Define Standard Display as applicable to ECDIS:

Standard Display means the SENC information that should be shown when a chart is first displayed on ECDIS. Depending upon the needs of the mariner, the level of the information it provides for route planning or route monitoring may be modified by the mariner.

Define Display Base as applicable to ECDIS:

Display Base means the level of SENC information which cannot be removed from the display, consisting of information which is required at all times in all geographic areas and all circumstances. It is not intended to be sufficient for safe navigation.

Define Vector Chart as applicable to ECDIS:

A vector chart is a digital database of all the objects (points, lines, areas, etc.) represented on a chart. Vector charts store information, such as isolated dangers, depths, depth contours, coastline features, cables and pipelines etc in separate layers which can be displayed as per the user’s requirements. Vector charts are also referred to as intelligent charts as they can be interrogated for information not displayed but stored in it’s memory.

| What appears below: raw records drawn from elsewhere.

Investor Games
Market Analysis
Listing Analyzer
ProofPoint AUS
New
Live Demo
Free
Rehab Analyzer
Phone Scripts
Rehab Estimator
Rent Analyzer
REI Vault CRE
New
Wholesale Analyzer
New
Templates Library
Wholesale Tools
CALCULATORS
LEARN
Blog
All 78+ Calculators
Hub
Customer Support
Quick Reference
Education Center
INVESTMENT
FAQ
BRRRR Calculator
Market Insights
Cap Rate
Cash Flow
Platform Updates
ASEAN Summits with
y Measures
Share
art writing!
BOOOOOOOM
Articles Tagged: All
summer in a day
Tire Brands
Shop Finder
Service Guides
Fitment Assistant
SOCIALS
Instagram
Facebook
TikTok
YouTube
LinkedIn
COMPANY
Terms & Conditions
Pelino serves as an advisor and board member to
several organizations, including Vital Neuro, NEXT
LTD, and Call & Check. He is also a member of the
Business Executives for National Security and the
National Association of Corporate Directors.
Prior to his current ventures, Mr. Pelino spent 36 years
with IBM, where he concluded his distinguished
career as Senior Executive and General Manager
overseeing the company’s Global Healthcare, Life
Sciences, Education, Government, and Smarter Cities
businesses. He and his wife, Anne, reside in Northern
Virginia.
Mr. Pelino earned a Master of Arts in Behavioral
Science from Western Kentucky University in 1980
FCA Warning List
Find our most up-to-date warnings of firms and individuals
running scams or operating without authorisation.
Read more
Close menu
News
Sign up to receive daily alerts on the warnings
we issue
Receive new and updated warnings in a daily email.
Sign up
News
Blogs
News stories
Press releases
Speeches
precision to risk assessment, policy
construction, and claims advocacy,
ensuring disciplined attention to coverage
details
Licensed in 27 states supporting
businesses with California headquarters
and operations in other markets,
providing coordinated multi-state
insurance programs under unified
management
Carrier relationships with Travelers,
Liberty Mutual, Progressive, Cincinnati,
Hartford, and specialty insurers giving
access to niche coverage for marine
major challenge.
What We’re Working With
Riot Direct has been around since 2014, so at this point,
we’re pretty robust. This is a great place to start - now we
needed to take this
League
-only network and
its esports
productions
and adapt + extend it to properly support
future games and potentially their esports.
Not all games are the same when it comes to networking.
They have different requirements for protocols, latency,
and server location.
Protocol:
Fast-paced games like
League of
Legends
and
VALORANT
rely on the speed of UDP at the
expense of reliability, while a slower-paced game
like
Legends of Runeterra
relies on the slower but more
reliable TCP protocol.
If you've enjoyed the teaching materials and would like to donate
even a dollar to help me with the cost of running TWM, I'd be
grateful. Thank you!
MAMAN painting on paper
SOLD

Define Raster Chart as applicable to ECDIS:

Raster Chart data is created by scanning the information on a paper chart and storing this information in the form of pixels. Many thousands of pixels together make a flat digital image. Each pixel contains all the data for a particular point: colour, brightness etc. They are also geographically referenced which makes the raster chart identical in every way to the paper chart on which it is based. Raster charts cannot be manipulated or queried. Also referred to as the Raster Chart Display System (RCDS), the information is contained in one single layer only. Information can only be added to this type of chart.